__EXERCISE GOAL__:
Determine which lines of the records include the word "hand", and copy them.

....

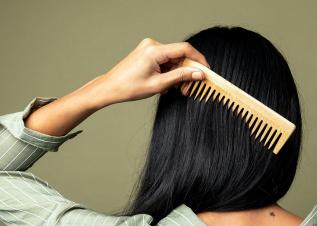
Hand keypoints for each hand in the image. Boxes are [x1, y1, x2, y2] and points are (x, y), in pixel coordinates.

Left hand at [79, 38, 210, 108]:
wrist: (111, 88)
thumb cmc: (130, 87)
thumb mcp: (159, 85)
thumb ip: (181, 77)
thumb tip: (199, 74)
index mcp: (155, 51)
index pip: (185, 50)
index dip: (199, 60)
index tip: (206, 72)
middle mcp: (152, 45)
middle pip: (180, 56)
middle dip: (187, 73)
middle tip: (188, 89)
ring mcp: (149, 48)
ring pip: (173, 60)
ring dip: (178, 74)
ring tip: (174, 89)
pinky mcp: (148, 53)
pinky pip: (166, 61)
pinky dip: (169, 72)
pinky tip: (165, 84)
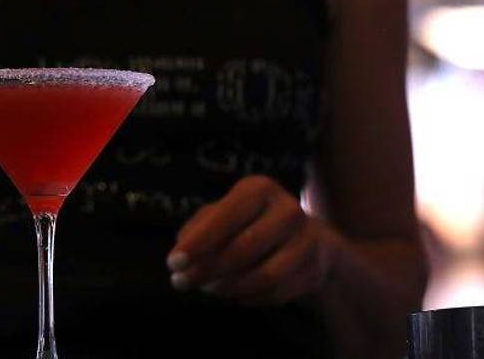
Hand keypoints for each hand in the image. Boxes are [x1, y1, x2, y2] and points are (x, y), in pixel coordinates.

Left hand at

....

__RESPONSE__:
Hand keypoints for each hand in the image. Boxes are [x1, y1, x2, y2] and points are (x, y), in pixel coordinates.
Left hand at [79, 38, 210, 108]:
Hand keypoints for each hand in the image. Boxes are [x1, y1, x2, y2] and points are (x, y), in pixel coordinates.
Left hand at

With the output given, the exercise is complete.